EXERCISE TEXT:
* * * * *
They call it PC. It's pretty crummy, isn't it?
It's OK. OVER KILL. One example of it is Senator Al Franken no longer a senator. Huh? He posed for a GAG photo? He gave a hug to a few women who were drooling and fawning to get a photo op with him? Jeeez.
What's going on now is a lot of reverse racism, reverse sexism, exclusionary revenge and really, just the same kind of preening, clique-ridden nastiness that WASPs have been accused of for hundreds of years.
Whoever is in power is going to favor their own, and right now, it's #METOO and FUCK YOU. You guys, you had it coming, so now...forget about getting your books reviewed. Oh, maybe if you're a black guy. White guy? NO.
Are there any white guys even on the staff of PEOPLE and TIME? In a position of power? In a position to say, "Hey, reviewing a few books by guys wouldn't be a bad idea..." NO.
Jamie Lee Curtis (she's a book critic because she's got a vagina, apparently) was chosen to dish on summer reading. She picked ONLY female authors:
What's the excuse here? Most people who buy books are women? Really? Women are the only ones who bought Hemingway, Faulkner, Fitzgerald, Camus, Wouk, Michener and all the others who were ONCE on the best seller list and NOW wouldn't even get a book deal? Because they're not women? Women of color? Or at least black guys or gay guys?
Here's Time magazine, October 14th, with a FEMALE critic giving a full page to a FEMALE author. (This was the issue with Kamala Harris on the cover, because mentioning a male Presidential candidate is SO uncool.)
Pick out random back issues of People, Time, or the awful Entertainment Weekly. It's the same deal. WOMEN ONLY. People magazine reviewing ONLY women:
TIME back in August:
September 30th 2019. TIME devotes two pages to TIME OFF BOOKS. Or, FUCK OFF, GUYS, as it should be called.
Reviewer JOSHUNDA SANDERS highlighted three books, ALL by women: Jacqueline Woodson and Tea Obreht. First off, it's possible to give succinct reviews on five or six books over two pages and at least let MORE women authors get a good blurb they can sell. It wouldn't kill anyone if ONE book was written by a male. But here we are, a female reviewer going on and on about two other women.
"...Teen pregancy is often treated like a tragedy in narratives of black life, but the lens here is more realistic: life goes on." In that case, why read about it? "Iris falls for someone, a sexy and smart young woman who stirs her more than any man ever has..." Oh, ok, now we've got a black lesbian angle to this fabulous novel. SOLD!
But not to very many men, but then again, FUCK YOU, guys. You know you still got Stephen King squatting a brick every year with some dopey horror thing. You can read a few look-alike spy books or something. Is Follett still alive? Scott Turow probably knocks something out once in a while, or Robert Crais. Good enough for ya, and they don't need reviews because for Father's Day, that's what you get Dad. (Nobody wears a tie anymore).
* * * * *
ENTRIES PROVIDED:
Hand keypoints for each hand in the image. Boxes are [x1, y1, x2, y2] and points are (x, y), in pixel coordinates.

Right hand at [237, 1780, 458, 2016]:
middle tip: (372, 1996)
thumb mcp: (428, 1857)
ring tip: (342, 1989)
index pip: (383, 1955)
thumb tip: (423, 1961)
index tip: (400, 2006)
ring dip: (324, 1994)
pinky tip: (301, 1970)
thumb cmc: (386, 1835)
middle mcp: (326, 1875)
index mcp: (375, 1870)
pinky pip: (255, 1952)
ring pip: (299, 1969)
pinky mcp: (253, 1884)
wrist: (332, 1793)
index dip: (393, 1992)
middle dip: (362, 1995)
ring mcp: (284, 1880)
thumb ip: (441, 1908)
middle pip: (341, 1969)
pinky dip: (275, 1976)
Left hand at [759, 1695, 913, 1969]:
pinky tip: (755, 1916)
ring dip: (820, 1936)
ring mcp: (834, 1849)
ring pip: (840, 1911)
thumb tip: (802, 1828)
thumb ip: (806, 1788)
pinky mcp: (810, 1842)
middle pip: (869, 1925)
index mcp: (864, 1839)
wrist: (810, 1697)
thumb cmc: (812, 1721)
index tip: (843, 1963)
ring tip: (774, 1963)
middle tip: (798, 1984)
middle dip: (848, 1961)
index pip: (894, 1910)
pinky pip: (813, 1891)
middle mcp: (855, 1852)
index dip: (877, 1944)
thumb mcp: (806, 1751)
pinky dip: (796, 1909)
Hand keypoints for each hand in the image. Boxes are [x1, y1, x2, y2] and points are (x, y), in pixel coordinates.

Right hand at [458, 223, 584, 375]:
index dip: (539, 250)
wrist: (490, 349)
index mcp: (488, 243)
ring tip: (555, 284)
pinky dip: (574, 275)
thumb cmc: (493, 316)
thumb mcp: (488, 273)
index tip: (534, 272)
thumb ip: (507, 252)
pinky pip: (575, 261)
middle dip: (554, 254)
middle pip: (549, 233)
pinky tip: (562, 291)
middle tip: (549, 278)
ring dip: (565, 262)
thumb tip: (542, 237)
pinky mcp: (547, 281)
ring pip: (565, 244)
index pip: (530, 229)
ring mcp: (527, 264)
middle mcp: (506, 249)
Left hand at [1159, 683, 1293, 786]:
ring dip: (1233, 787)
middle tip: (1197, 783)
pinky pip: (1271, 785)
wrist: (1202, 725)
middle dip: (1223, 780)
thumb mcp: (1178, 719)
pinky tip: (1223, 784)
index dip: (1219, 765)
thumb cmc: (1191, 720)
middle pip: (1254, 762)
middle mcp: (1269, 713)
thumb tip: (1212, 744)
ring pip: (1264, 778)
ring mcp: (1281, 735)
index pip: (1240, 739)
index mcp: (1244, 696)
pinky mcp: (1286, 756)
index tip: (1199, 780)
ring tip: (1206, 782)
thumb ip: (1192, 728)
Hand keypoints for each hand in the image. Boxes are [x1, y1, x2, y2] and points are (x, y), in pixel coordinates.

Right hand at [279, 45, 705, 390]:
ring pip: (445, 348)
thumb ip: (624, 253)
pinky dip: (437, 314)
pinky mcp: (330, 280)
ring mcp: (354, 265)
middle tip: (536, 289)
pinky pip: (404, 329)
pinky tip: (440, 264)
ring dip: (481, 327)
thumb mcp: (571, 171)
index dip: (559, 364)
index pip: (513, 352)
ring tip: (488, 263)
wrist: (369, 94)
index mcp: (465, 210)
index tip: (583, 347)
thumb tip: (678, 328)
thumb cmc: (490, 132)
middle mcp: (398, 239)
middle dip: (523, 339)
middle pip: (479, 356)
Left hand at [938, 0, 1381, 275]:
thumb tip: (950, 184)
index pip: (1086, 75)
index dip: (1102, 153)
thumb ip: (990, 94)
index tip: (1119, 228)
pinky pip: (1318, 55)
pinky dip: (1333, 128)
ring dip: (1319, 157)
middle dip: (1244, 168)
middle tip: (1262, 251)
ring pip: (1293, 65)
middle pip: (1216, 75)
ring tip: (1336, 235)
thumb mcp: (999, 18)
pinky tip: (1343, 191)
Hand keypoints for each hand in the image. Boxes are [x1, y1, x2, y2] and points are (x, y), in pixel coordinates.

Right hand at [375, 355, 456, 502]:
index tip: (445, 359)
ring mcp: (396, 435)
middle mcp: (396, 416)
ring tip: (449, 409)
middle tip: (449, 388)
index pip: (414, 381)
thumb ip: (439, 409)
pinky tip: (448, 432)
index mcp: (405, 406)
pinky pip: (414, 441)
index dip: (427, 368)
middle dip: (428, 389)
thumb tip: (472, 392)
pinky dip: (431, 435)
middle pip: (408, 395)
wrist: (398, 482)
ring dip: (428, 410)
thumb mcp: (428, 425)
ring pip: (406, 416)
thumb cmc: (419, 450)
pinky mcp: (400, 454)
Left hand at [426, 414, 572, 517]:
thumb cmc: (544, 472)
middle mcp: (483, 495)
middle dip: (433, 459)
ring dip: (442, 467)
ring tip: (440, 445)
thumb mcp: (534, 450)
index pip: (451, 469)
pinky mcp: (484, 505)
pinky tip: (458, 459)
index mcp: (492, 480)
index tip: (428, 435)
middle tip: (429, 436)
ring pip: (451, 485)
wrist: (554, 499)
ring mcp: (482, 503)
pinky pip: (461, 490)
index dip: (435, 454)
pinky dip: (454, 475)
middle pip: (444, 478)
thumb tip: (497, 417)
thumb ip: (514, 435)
* * * * *
WHAT THE TASK ASKS:
Rewrite the passage of the piece on book reviewing between "They call it" and "hundreds of years.", inclusive, replacing "crummy" with "shabby". Nothing in the data is needed here.

RESPONSE TO THIS EXERCISE:
They call it PC. It's pretty shabby, isn't it?
It's OK. OVER KILL. One example of it is Senator Al Franken no longer a senator. Huh? He posed for a GAG photo? He gave a hug to a few women who were drooling and fawning to get a photo op with him? Jeeez.
What's going on now is a lot of reverse racism, reverse sexism, exclusionary revenge and really, just the same kind of preening, clique-ridden nastiness that WASPs have been accused of for hundreds of years.